Prince William speaks with Lady Gaga on mental health
Prince William has enlisted Lady Gaga in his campaign to persuade people to be more open about mental health issues.
The heir to the British throne released a video Tuesday in which he speaks with the pop star via FaceTime. Lady Gaga, who last year spoke out about her struggles with post-traumatic stress disorder, places the call from her kitchen in California, and William answers at his desk in Kensington Palace.
"It's interesting to see and hear from you how much having that conversation has really made a difference to you," William said in the video. "It's so important to break open that fear and that taboo which is only going to lead to more problems down the line."
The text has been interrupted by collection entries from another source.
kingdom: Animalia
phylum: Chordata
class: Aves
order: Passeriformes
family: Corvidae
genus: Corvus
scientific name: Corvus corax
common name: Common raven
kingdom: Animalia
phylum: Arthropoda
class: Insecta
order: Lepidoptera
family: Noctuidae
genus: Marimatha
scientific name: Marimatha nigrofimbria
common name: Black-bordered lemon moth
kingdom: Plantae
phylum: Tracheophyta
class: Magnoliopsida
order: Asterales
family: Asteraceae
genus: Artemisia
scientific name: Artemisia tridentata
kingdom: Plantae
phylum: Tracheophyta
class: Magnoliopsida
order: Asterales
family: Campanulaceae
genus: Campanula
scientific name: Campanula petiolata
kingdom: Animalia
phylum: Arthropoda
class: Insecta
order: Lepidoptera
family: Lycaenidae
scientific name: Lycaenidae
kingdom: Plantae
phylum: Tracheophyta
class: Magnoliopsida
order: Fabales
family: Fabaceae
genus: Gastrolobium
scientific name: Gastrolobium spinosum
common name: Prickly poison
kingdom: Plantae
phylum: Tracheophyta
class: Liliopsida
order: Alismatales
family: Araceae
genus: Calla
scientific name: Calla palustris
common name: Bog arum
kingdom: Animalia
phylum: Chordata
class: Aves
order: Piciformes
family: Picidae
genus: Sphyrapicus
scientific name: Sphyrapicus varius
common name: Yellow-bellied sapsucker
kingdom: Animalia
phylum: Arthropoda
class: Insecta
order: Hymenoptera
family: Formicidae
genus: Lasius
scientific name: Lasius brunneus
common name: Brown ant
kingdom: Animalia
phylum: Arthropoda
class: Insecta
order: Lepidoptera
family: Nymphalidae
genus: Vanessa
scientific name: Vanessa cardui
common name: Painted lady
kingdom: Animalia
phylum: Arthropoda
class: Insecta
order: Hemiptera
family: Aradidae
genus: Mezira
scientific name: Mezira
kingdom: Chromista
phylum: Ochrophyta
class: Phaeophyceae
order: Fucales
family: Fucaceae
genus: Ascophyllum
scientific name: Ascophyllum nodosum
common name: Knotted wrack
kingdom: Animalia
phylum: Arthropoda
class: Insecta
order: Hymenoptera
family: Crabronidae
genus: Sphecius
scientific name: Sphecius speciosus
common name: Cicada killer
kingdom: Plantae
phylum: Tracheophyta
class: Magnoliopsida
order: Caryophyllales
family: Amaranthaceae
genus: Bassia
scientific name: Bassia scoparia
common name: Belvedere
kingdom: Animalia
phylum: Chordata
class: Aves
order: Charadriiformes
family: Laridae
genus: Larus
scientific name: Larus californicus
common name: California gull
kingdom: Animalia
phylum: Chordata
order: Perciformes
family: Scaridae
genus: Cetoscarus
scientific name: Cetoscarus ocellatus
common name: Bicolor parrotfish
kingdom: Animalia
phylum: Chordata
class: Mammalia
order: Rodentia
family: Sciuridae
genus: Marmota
The conversation is part of the latest blitz by the young royals as they campaign to end the stigma associated with mental health issues. William and his wife, the Duchess of Cambridge, along with his brother, Prince Harry, have made mental health a focus of their charitable work.
It comes a day after the Daily Telegraph published an unusually candid interview with Harry. The 32-year-old prince acknowledged that he spent nearly 20 years "not thinking" about the death of his mother, Princess Diana, and that he only got help after two years of "total chaos."
Though the royal family has toiled for years for hundreds of charities, the work on mental health represents something of a departure — in part because of the taboo long associated with psychological issues. It can be seen as an extension of the work of Diana, who among other things shook the hand of an HIV-positive man during the height of the Aids crisis.
"She created the new template, the new orthodoxy," said Ellis Cashmore, a visiting professor of sociology at Aston University and the author of "Elizabeth Taylor: A Private Life for Public Consumption."
"She was rewriting the script of the royals for the future."
Mental health charities are flatly thrilled. Comments from the royals gain immediate attention — particularly when they offer tantalizing revelations about their private lives. But mostly the comments show that it is normal to seek assistance when going through tough times.
The Campaign Against Living Miserably, or CALM, said research shows that men particularly have trouble telling others when they feel depressed.
"Prince Harry sharing how he needed support to cope with losing his mother shows both how normal it is to go through a tough time and how much opening up can help," CEO Simon Gunning said in an email.
"Hearing public figures say they've felt better after opening up can help chip away at feelings of embarrassment, meaning more guys will seek support when they need it."
Lady Gaga brings even more attention to the cause. She told Prince William in the video that talking more openly about mental health would let people feel like "we are not hiding anymore."
"Even though it was hard, the best thing that could come out of my mental illness was to share it with other people and let our generation, as well as other generations, know that if you are feeling not well in your mind that you're not alone and that people that you think would never have a problem, do," she said.
William also applauded grime musician Stormzy for talking about his battle with depression in the publication CALMzine.
"There may be a time and a place for the 'stiff upper lip', but not at the expense of your health," William said in CALMzine.